GUWAHATI (Kuensel/ANN) - The transboundary landscapes in these countries contain rich biodiversity of global significance, which requires cross-country conservation.

Beginning next year, a large-scale transborder conservation of biodiversity will be strengthened through community involvement in the Manas and Kangchenjunga landscapes within Bhutan, India, and Nepal.

The transboundary landscapes in these countries contain rich biodiversity of global significance, which requires cross-country conservation.

The five-year project, developed and funded by UN Environment Programme (UNEP) in collaboration with ICIMOD and SAARC development fund is currently in its consultation phase.

The project is expected to strengthen biodiversity conservation and ecosystem services while providing livelihood opportunities to five western districts in western Bhutan and parts of communities in India and Nepal within the landscapes.

Through regional cooperation and connectivity, it is expected that communities will be able to develop resilience to environmental changes, while maintaining ecological balance.

Asia and Pacific regional information officer with UNEP, Adam Hodge, said that the project was a comprehensive effort to look at all the stakeholders involved and how it can contribute to the achievement of sustainable development goals and the biodiversity targets.

“There is a need for connectivity and international cooperation because it does not exist in the region on a larger scale,” Adam Hodge said.

In the past, indigenous communities in these areas were treated as illegal encroachers. However, the project will involve traditional community knowledge in conservation to enhance resilience by improving living standards.

In turn, it is expected to foster biodiversity conservation, particularly the trans-boundary species such as tigers and elephants.

The project is also deemed necessary to address the challenges of climate risk and socio-economic and cultural upheavals in the region, which is making conservation efforts void in the area.

Despite unique biodiversity and fertile vegetation in Manas, people in these landscapes are found to be economically, socially and physically vulnerable.

In the long run, the communities will benefit from livelihood skills like sustainable farming practices, and off-farm income opportunities—ecotourism. It is also expected to reduce incidence of human-wildlife conflict.
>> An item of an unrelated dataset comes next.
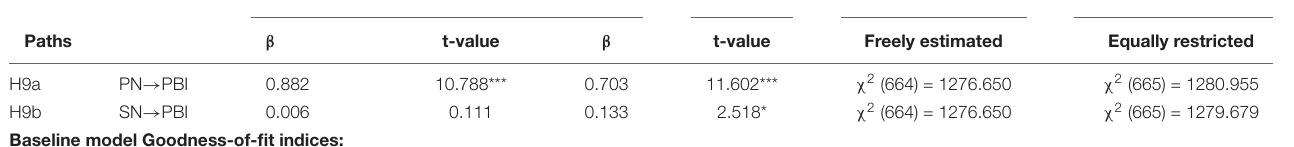
TABLE 5 | Results of the structural invariance models. Female Male Baseline model Nest model Paths t-value t-value Freely estimated Equally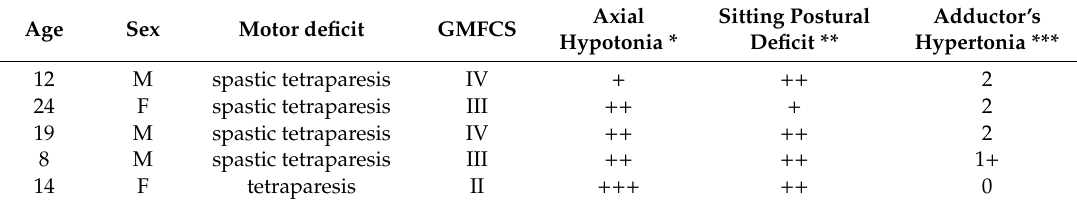
Table 1. Clinical characteristics of the recruited population.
The project would address human-elephant conflicts through introduction of elephant-repellant and environmentally friendly bio-fences, while financially supporting traditional village guarding systems, which were found to be the most effective.
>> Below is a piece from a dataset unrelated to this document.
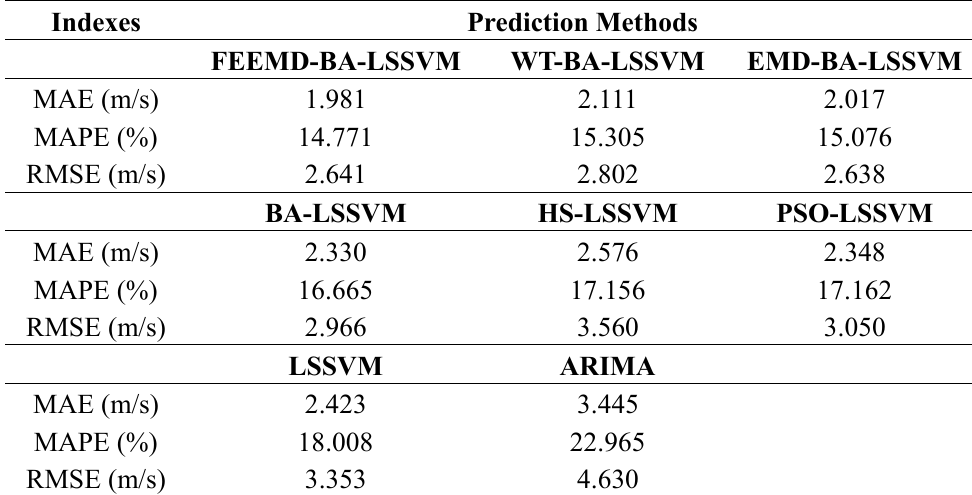
Table 8. Analysis of the predictions without temperature as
Out of 19 protected areas in the Kangchenjunga landscape, nine are transboundary in nature. The Manas-Kangchenjunga landscapes are connected by seven conservation corridors, which are important for gene flow across the landscape.

The Manas transboundary landscape, which consists of Manas National park in Assam and Royal Manas park in Bhutan is a biosphere reserve, an elephant reserve and an important bird area besides being declared a natural world heritage site.

However, Manas is still recovering from the destruction caused by civil unrest of the late 90s where it lost all rhinos, swamp deer and wild buffalos, elephants and tigers.

Manas boundary landscape supports over 10 million people in India and Bhutan.

With a total fund of USD 1.5 million, the Ministry of Agriculture and Forest will implement the activities in the country.

The project is worth USD 7.5 million.